» **Te doen**
1) Welk verhaal vertaalt Iris in de boekbesprekingen voor een van haar hoogleraren, en naar welke taal?
2) Schrijf de boekbesprekingen verder, te beginnen na de laatste zin.

The Blindfold, Siri Hustvedt

Vier hoofdstukken uit het leven van studente Iris Vegan. Ze maakt vreemde dingen mee door eigenaardige ontmoetingen, maar ook ontwrichtende psychische processen in haar zelf waar ze geen grip op lijkt te hebben. De hoofdstukken volgen haar leven niet chronologisch, maar er zijn wel verschillende verwijzingen dat je inzicht krijgt hoe ze in elkaar grijpen en welke gebeurtenissen aan welke zieleonrust voorafgaan. Het hoofdthema is die zieleonrust, die Iris in allerlei schakeringen ondergaat.
            Hustvedt heeft oog voor juist deze innerlijke processen en weet ze vlijmscherp te beschrijven. Een immens inlevingsvermogen, vermoed ik. Bijna griezelig, volgens een psychoanalystische kennis, dat zo zuiver beschreven wordt hoe Iris afzakt in een psychose.
            Op zeker moment is Iris bezig met een vertaalproject, ze vertaalt voor een van haar hoogleraren een Duits verhaal naar het Engels, hij begeleidt haar en ze bespreken haar keuzes en werkwijze. Dat wordt boeiend neergezet en ik werd erg nieuwsgierig naar het (fictieve) Duitse verhaal en de Engelse vertaling ervan.
            Minnetje: de laatste scène is ongeloofwaardig, strookt niet met het personage Iris dat in het voorafgaande naar voren kwam. Die Iris is fragiel, ook veerkrachtig, eigenzinnig, hypergevoelig, oorspronkelijk. De Iris van de laatste pagina’s is een onnozele net-niet-meer puber, een naïef vrouwtje, die moet je maar snel weer vergeten.
            The Blindfold is geen boek waar je lekker in wegduikt, de verhalen zijn te verontrustend, de personages verliezen bijna of helemaal hun evenwicht. Ik moet het nog eens lezen om meer onderstromen te kunnen herkennen.
            Nou The Sorrows of an American nog en ik ben bij met Hustvedt. Misschien dat ik het volgende week in handen krijg van gulle geefster van dit boek? enorm onsubtiele hint

15 maart 2009

Een tafel vol vlinders, Tim Krabbé

Ik keek het gegeven paard in de bek, trachtte zonder oordeel vooraf te waarderen en waardeerde niet wat ik las. De eerste alinea’s nodigen uit tot verder lezen, prima. Dan komen de eerste struikelblokken, zinnen die je verward achterlaten. Ze dronken koffie aan haar tafel en met een even grote kracht als hij niet zo lang daarna zou weten dat hij van haar af wilde, had hij haar gewild. Hûh? Nog maar eens lezen. Aha, hij, Fred, wil haar heel graag en dadelijk wil hij haar net zo graag niet meer. Behalve dat Fred vervolgens een wat langere relatie met deze vrouw krijgt en later uit niets blijkt dat hij ‘met grote kracht’ van haar af wil. Hij wil nogal slap van haar af, hij is ook een niksig weekdier, zij beëindigt de relatie. Komt geen kracht van zijn kant aan te pas. Meer kromme zinnen en inconsequenties, maar ik haak niet af, ben zelfs nieuwsgierig naar verder verloop.

» **Materiaalfragmenten**

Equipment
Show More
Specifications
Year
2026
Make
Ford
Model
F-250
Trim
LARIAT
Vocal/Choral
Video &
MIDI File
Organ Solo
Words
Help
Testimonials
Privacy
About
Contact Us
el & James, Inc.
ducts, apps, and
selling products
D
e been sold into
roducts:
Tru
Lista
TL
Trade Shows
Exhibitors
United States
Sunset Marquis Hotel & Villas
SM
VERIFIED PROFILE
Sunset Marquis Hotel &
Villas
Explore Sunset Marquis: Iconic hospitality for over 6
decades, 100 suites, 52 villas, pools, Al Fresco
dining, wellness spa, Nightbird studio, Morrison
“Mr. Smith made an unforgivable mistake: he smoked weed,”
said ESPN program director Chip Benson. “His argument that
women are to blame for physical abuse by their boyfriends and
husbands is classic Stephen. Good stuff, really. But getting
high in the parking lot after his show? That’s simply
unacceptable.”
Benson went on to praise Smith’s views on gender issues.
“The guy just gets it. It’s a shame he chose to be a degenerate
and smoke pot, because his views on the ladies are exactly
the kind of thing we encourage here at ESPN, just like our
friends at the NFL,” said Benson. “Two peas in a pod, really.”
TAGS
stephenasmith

==

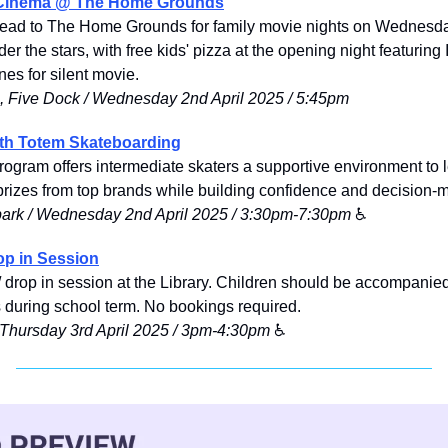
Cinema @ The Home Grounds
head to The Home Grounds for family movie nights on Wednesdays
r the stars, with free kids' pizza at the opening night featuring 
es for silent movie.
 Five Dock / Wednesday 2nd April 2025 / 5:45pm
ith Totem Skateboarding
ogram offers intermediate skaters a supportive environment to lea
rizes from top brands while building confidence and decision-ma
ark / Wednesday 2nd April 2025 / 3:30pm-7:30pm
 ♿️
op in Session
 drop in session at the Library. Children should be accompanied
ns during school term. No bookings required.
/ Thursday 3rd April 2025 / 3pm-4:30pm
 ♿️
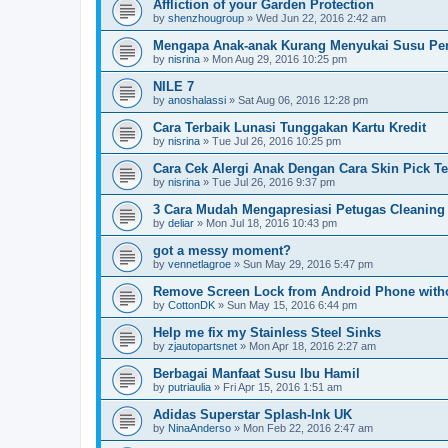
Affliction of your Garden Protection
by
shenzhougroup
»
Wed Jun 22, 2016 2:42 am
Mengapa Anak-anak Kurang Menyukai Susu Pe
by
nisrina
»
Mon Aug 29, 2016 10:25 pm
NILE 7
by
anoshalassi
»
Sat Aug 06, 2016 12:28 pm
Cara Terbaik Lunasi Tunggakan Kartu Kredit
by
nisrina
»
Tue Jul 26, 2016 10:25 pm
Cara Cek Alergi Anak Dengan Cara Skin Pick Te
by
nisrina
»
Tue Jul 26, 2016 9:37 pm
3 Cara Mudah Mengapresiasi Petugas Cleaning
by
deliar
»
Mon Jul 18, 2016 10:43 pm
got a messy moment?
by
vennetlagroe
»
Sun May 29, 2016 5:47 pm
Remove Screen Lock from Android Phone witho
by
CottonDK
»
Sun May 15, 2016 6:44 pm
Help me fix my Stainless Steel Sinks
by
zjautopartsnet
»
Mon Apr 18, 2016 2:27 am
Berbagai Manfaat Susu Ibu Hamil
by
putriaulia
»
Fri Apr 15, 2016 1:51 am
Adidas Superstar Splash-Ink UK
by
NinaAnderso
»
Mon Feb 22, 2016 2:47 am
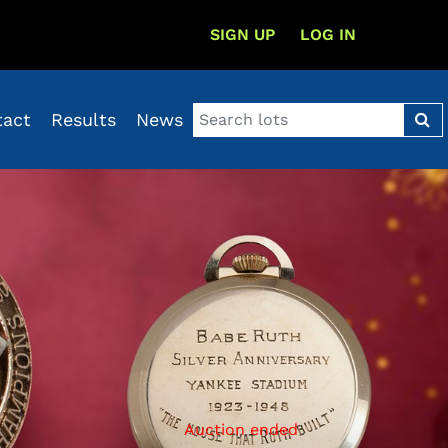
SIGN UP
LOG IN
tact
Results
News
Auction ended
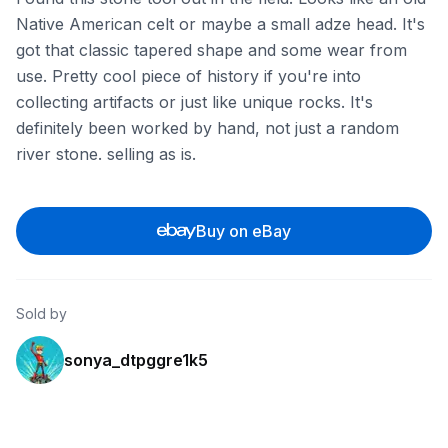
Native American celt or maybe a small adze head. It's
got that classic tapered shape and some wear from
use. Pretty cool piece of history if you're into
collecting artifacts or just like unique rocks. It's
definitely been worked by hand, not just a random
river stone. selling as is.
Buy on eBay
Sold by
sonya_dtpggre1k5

» **Antwoorden**
1) Een Duits verhaal, dat ze naar het Engels vertaalt.

2)
            Het boekenweekgeschenk van dit jaar is een tweeluik. Het hoofdpersonage van deel één is die pedante, verwaande Fred. Een onsympathiek personage hoeft niet af te schrikken. Terugkijkend was deel één een feest, het ging ergens over: over een vervelende ijdeltuit die vindt dat hij beter is dan de lullige medemens, zijn eigen leven leeft en invult, mensen ontmoet, anderen achter zich laat, veel navelstaart en weinig relativeert. In deel twee is ik-verteller Bram aan zet. Bram komt helaas niet zo goed uit zijn woorden. Hij heeft ook niet veel te vertellen, moet toch de helft van de novelle zien vol te praten. Wat een vervelende, in clichés dolende puber is Bram. Bram krijgt ook zelf genoeg van Bram. Arme Bram, niemand begrijpt hem. Ik ook niet.

11 maart 2009

The Curious Case of Benjamin Button, F. Scott Fitzgerald

Ik lees nog, hoor. Boeken mondjesmaat, verder veel krant en onder andere iedere dag een literaire gebeurtenis. Enige tijd terug las ik online F. Scott Fitzgeralds The Curious Case of Benjamin Button, naar aanleiding van de verfilming die me, ondanks positieve berichten van anderen, weer minder trekt. Het verhaal dus wel, want Fitzgerald lees ik graag en dit verhaal kende ik niet.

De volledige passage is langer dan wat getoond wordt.